It’s very important to tell people our stories because we are hurting. It hurts. We lost our family and we didn’t bring that on. It was the Government. Why? We don’t know why. We’re just as human as everybody and we’re hurting. People in the past thought white man was superior but we all breathe the same air, have the same blood. He not better than me, that’s the way I see it. I’m as good as everyone else. I can do anything what they can do, you know.


Frank Byrne

Duration: 22:06

Yeah, hello, this is me Frank Byrne.  I born station called Christmas Creek, Western Australia in The Kimberleys.  My mother was Aboriginal women; her name was Maudie.  Her Aboriginal name was Yooringun and I had a good mother.  My father was a white fella named Jack Byrne and ... but I ... he actually wanted to marry my mother but in those days they wouldn’t let them so he had to go to another station to get a job.

[Frank’s Stepfather]

I had an old Aboriginal father who was married to my mother; his name was Lenbing; I don’t know what his Aboriginal name was but he was a good father to me and he worked like a white man, you know, he done all the roads and everything around Christmas Creek.

[Memories from Christmas Creek]

The old fellow he used to kill emus or turkey or ... he never kill a goanna; he never kill a goanna because that was my agreement or whatever but the old fella, he wouldn’t kill them; we never ever had one while we were living with him anyway.  Anyway, we end up some ... we spend the most time at Fitzroy Crossing.  Old grandmother was there; we used to go down the creek or river, Fitzroy River and go fishing; we used to throw the line in, tie it to a tree and leave it there and we used to go back to camp and she used to tell me all the stories, I don’t know, you know, all these local stores.  And then she used to say “Go on, you go and look for ... look at the line there”, and we had a line of catfish about that big or, you know, however.

*Dataset entries*.
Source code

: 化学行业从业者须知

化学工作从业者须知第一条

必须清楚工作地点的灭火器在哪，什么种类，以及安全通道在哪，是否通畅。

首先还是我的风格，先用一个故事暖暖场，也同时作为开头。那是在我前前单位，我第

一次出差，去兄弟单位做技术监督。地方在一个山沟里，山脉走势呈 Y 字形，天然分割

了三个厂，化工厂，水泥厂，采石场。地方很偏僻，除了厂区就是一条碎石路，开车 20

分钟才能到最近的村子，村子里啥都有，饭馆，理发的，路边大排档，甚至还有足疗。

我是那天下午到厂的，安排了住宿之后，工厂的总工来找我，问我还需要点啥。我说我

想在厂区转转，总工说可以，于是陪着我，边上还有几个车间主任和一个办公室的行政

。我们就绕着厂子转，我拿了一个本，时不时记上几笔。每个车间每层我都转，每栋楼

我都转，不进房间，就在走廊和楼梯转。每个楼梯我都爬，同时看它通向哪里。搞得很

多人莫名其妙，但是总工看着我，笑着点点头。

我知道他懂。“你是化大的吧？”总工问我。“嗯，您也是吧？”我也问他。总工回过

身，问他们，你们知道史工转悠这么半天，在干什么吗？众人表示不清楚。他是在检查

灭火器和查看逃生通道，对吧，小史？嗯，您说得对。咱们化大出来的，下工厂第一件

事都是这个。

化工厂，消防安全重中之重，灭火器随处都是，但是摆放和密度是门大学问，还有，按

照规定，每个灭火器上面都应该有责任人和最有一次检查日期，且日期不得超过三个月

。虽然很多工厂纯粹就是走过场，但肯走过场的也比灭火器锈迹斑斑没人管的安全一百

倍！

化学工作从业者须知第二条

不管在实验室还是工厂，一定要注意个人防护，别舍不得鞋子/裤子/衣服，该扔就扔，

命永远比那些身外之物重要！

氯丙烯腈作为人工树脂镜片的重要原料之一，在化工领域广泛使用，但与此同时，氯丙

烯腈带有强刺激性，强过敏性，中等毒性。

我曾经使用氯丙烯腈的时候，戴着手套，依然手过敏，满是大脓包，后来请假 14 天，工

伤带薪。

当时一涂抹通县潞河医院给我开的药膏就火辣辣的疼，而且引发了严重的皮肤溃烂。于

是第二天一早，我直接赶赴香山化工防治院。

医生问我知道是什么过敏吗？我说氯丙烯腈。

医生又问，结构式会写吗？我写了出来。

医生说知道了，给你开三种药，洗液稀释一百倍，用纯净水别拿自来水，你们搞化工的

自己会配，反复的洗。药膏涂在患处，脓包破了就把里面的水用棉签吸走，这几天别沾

*Explore the material*.
1: Answer these questions from the Frank Byrne transcript.
(a) On which station was Frank Byrne born?
(b) What was his mother's Aboriginal name?
(c) Which animal did the old fellow never kill?
2: List every animal named in the Frank Byrne transcript.
3: Write the next part of the Frank Byrne transcript, following on from its final sentence.
The items on this page come from a different source than the Frank Byrne transcript.

*Answers provided*.
1:
(a) Christmas Creek station, in the Kimberleys, Western Australia
(b) Yooringun
(c) A goanna

2: Emus, turkey, goanna, catfish

3:
Yeah, but I had a good life with the old people; they were wonderful people to me; I don’t know why the government took me away from them.  All us kids, you know, we didn’t ask to be born with this skin and our mother was very innocent; they never done anything wrong to anybody they just live in the camp where they ... my mother used to work in the big house for the manager, you know, washing their clothes and all that; there were several other young womans there too.  But they never done any harm to anyone; they didn’t drink any ... they never drink any alcohol or whatever; they’re just trying to grow us up in a ... you know, which they didn’t have to take us away from them; we had a good life.

[Being Taken Away]

I remember that day; I’m sure I was five years old; I was born in ... 20th of the 7, 1937.  ’37, ’38, ’39, ’40, ‘41 ... ‘41 or ‘42 they took me away from her to Moola Bulla.  I think I was four or five year old, five year old would’ve been, not sure, and they took me to ... took us to Moola Bulla.  Mum and my old stepfather they were there too and they ... we camped that night at the ... at a little house with a yard around it and the next morning early they woke up and this big long white fella he loaded up the truck; they chuck my mum and dad on the back and this man had the hold of me, two of them actually, and they drove away without, you know, I just watched mum and my dad being driven away gone back to Christmas Creek.

I just went mad there, you know, I couldn’t ... “Why are they doing this to me?”  You know, I had to get away and chase after them but when they went around the corner and gone they just let me go, opened the gate “There you are, away you go, man, away you go straight out in the Never Never.”  You know, all us kids like that, not only me, there’s many, many others.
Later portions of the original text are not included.